If you can taste it, smell it, touch it, and feel it, you can write about it and include every tactile sense that sucks in the reader. And you should be your story to some extent because it’s the emotional bridge to sucking your reader in with your realism.
So to that end, if anyone is writing about a major car accident, I can attest that all the things they talk about are true. It’s ten times worse if you’re the one driving. I can see every horrific spin and turn of our car as it screeched its way through three lanes of traffic toward the center divider. It’s amazing the emotions that flash through the brain in a matter of seconds – which feels like centuries.
Pissed off: My brain flashed at the indignity of being shoved out of my own lane, screaming a mental WTF, asshat? I remember honking desperately so he’d get back in his lane. He kept right on coming, like we were invisible.
Anger: how the fuck could he do this to us? Wake up! You’re about to kill us!
Blame: what the hell was I thinking? I’d been watching this idiot weave in and out of his lane for several miles, so why did I try to pass him in the middle lane? Why didn’t I move over to the slow lane? I over-correctied as we careened into the slow lane to avoid the car. I never remember a blowout, but I do remember thinking that I shouldn’t be losing control, so what the hell is happening?
Resolution: The most terrifying part of the accident. I knew I couldn’t get the car back under control, and that death or injury is just milliseconds away. I was powerless to fix it, so I turned the steering wheel into the spin and looked at my precious hubby and told him I’m so sorry.
Bracing for impact: I remember skidding across three lanes of traffic sideways, hitting the divider the first time, doing a 360 spin to hit it a second and final time, all while praying this wouldn’t hurt too much. As we spun, I never felt more fully entrenched in this body, this life. A corner of my brain flashed out a text message to the Cosmic Muffin; “not yet, dude. You’re gonna have to wait for us.”
Disbelief: I don’t remember the airbags exploding, but I do remember the surreality of it all. These things happen to others; not us. The Hubby was out of the car in seconds after making sure I was ok. I took my time and sat behind an exploded airbag to assess just how badly I might be hurt. Side of face numb. That could be good or bad. Right arm swelling gloriously. It’s on the muscle, that’s ok. I wiggled my feet and legs; no pain. This is good. Good holy god, I think we’re ok. Our car – bless its strong little soul – wasn’t so lucky. We’ll never see it again. It did its job and kept us alive.

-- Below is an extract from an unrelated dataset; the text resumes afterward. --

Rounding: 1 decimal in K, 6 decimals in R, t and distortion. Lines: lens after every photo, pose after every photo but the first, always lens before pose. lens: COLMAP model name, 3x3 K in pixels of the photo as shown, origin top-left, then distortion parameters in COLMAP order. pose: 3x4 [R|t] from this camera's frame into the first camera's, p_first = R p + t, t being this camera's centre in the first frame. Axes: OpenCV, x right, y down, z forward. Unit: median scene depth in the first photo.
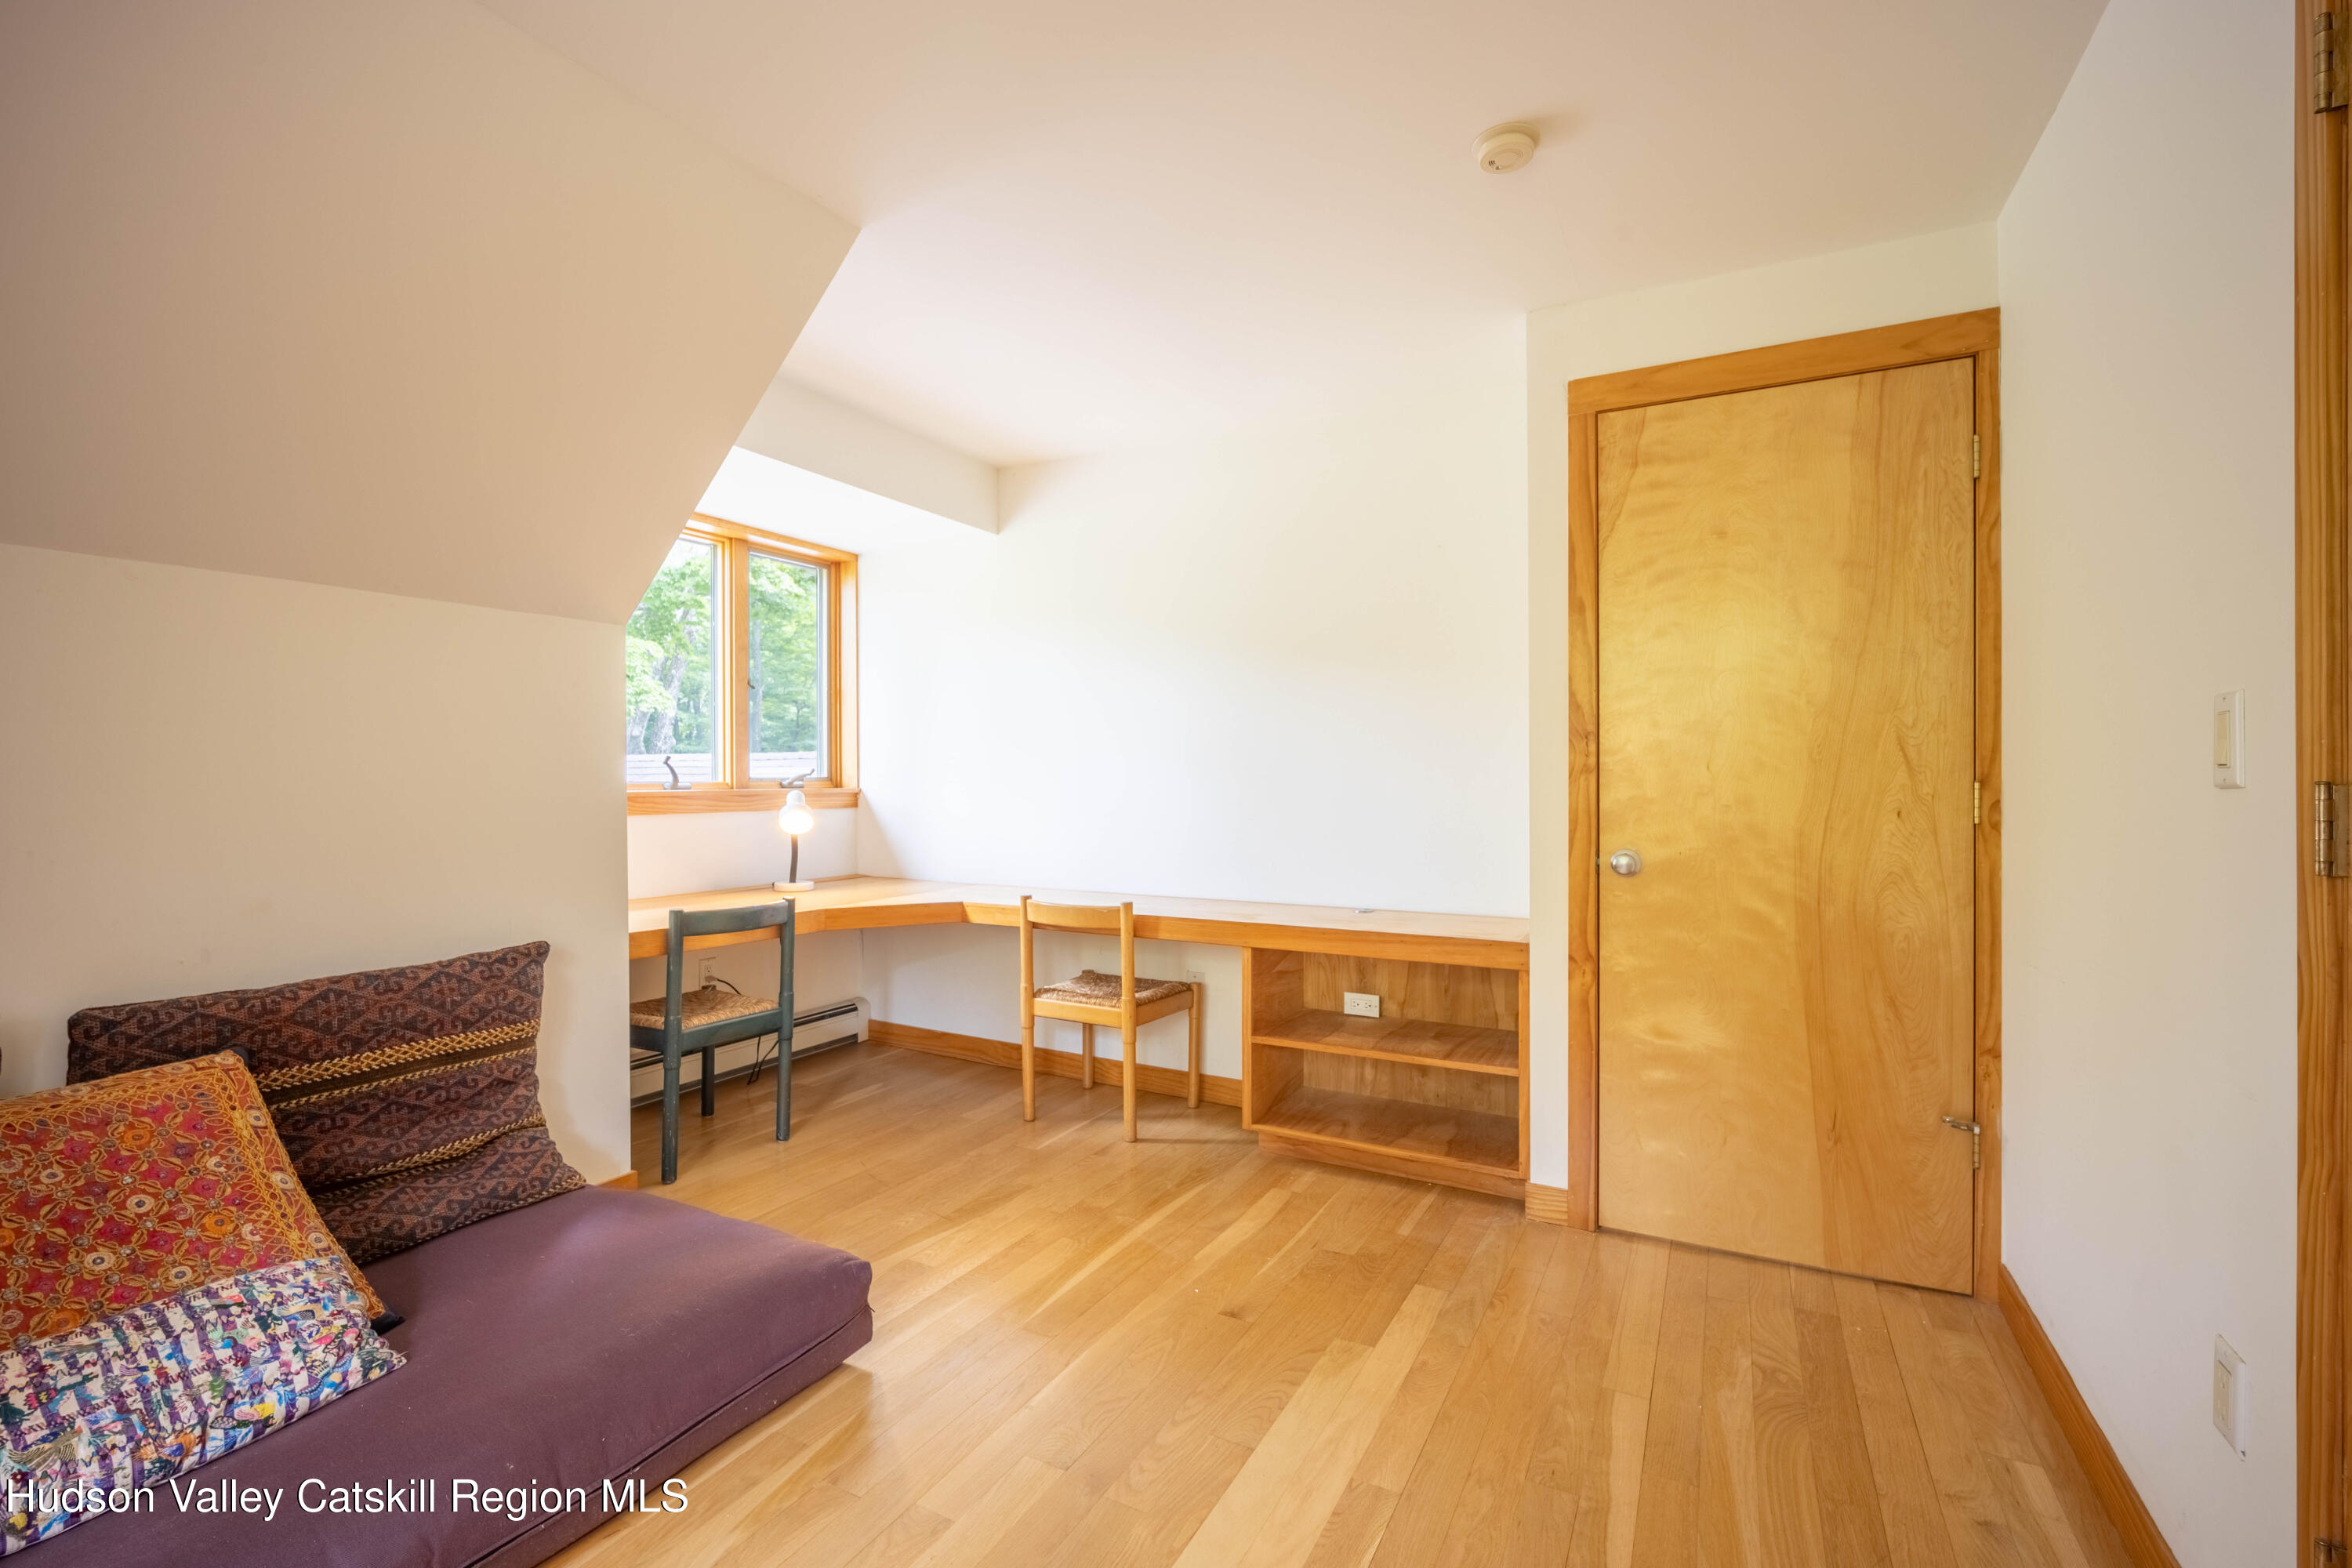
lens RADIAL K [[1043.1, 0, 1176.0], [0, 1043.1, 784.0], [0, 0, 1]] dist [-0.000687, -0.000188]
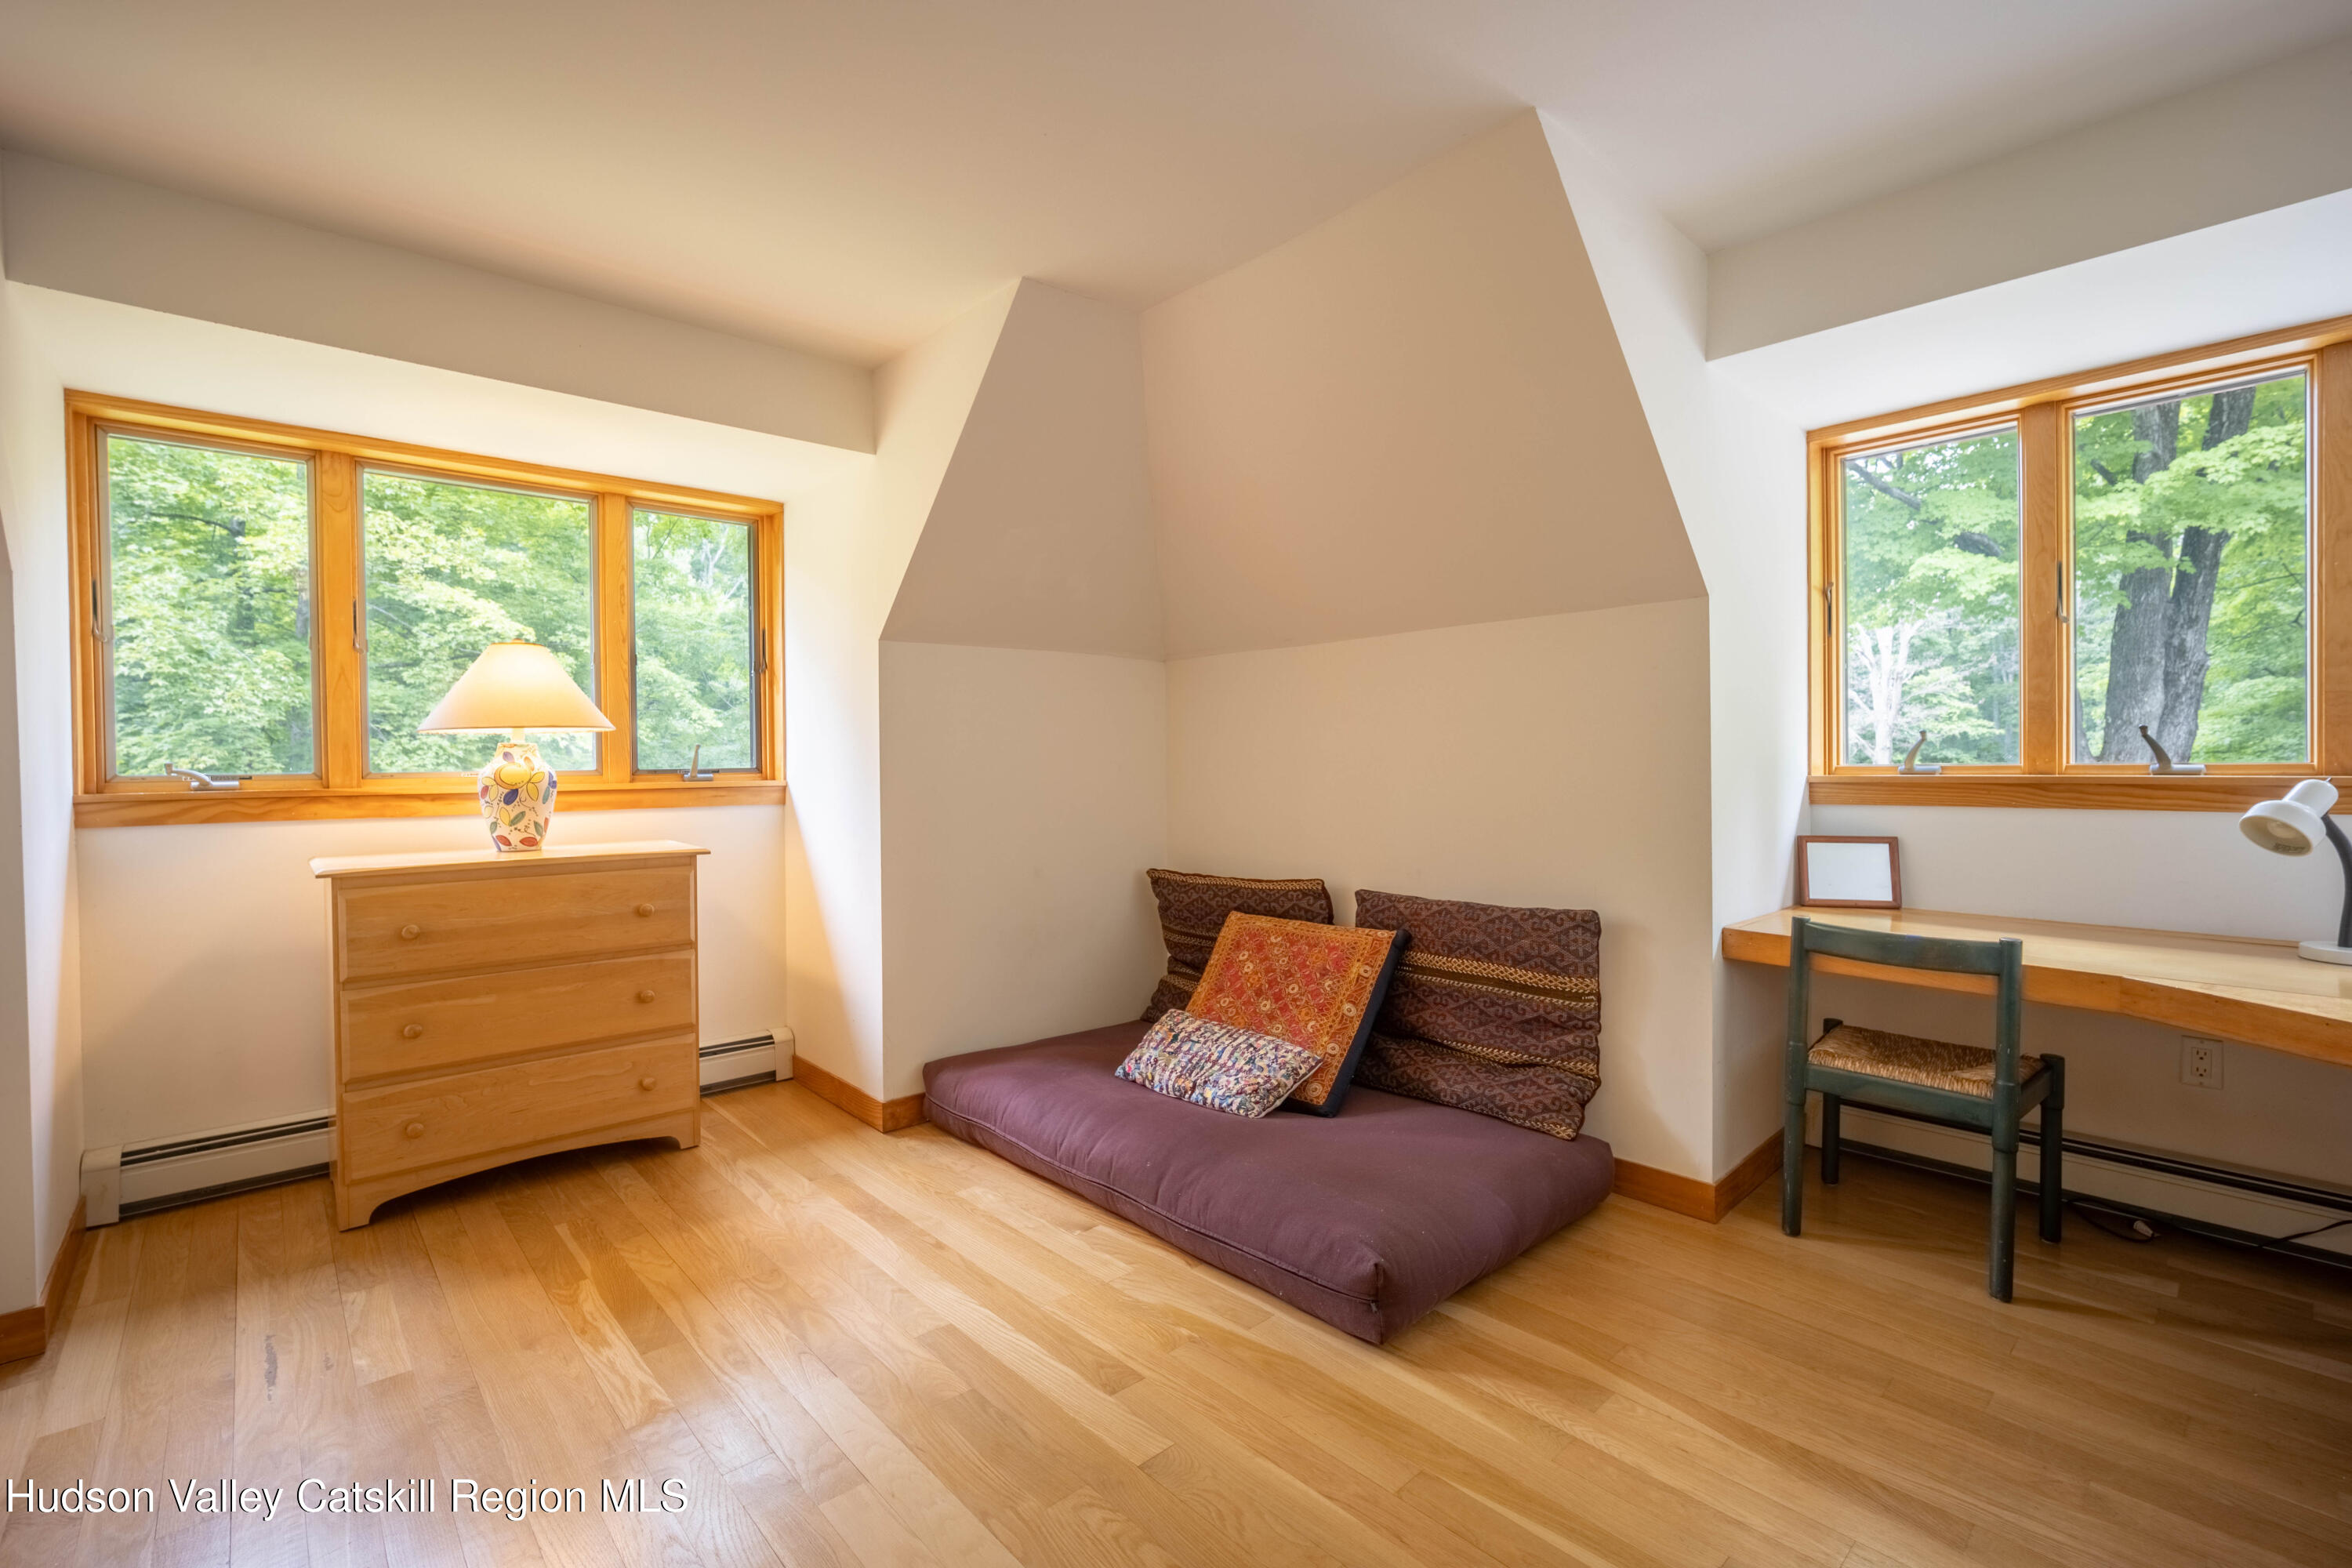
lens RADIAL K [[1043.1, 0, 1176.0], [0, 1043.1, 784.0], [0, 0, 1]] dist [-0.000687, -0.000188]
pose [[-0.342653, 0.023389, -0.939171, 0.600777], [0.002056, 0.999706, 0.024146, -0.009488], [0.939460, 0.006342, -0.342601, 1.029919]]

We’re a statistic: How many times have we made this trip across the desert and seen the usual accident on the road, which creates a massive road jam? I felt like telling all those drivers how sorry I was to be adding extra time to their trips back home. Stupid worry in retrospect, but my brain was on autopilot, recording every scene and thought.
Aftermath: The hardest part of any major accident. You play the scene over and over in your head, trying to see if there is anyting you could have done differently. Doubt. Questioning whether you’re fit to breathe air. Abject fear that you could have killed the most precious person in your life.
Grateful: Oddly enough, I’m not there yet. It just happened yesterday, so maybe I need more time. Since I was driving, I haven’t granted myself any gifts of “gee, it could have been worse.” Sure, I know this cerebrally, but I’m still pointing a finger at my attendance at the disaster. I should be grateful that the only injuries we have will heal in a couple weeks, but I’m still too mortified this happened at all.
I never saw my life flash before my eyes. Thank god. How cliche would that have been? The guy who caused the accident never stopped. In fact, no one did, except for one kind soul who was too far back to be a witness. The cop was great. The meat wagon fellows were great and allowed me to shoo them away. The tow driver was great. We rented a car and The Hubby drove home. Seeing our kids was hard; they were so frightened at the idea they could have become orphans within seconds. My parents were equally horrified. Mother’s Day is a time of celebration and laughter, and I know how much this scared everyone. Not just us.
So if you’re going to write about a car accident from the drivers’ POV, please don’t do some hands on research. Feel free to use mine.
And be careful out there.
An addendum to this:
We just heard back from the adjuster. The car is, of course, totaled. We knew that already. The cause was a tire blowout, more than likely aggravated by the SUV veering into my lane. There’s nothing I could have done to save us since it was completely out of my hands. Interestingly enough, there is a rather big consumer complaint site regarding our tire make and model. Chief complaint? Sidewall blowouts. I’m vacillating between being numb at the thought of thousands of those tires being put on thousands of cars and horror that we could have been killed over a known malfunction.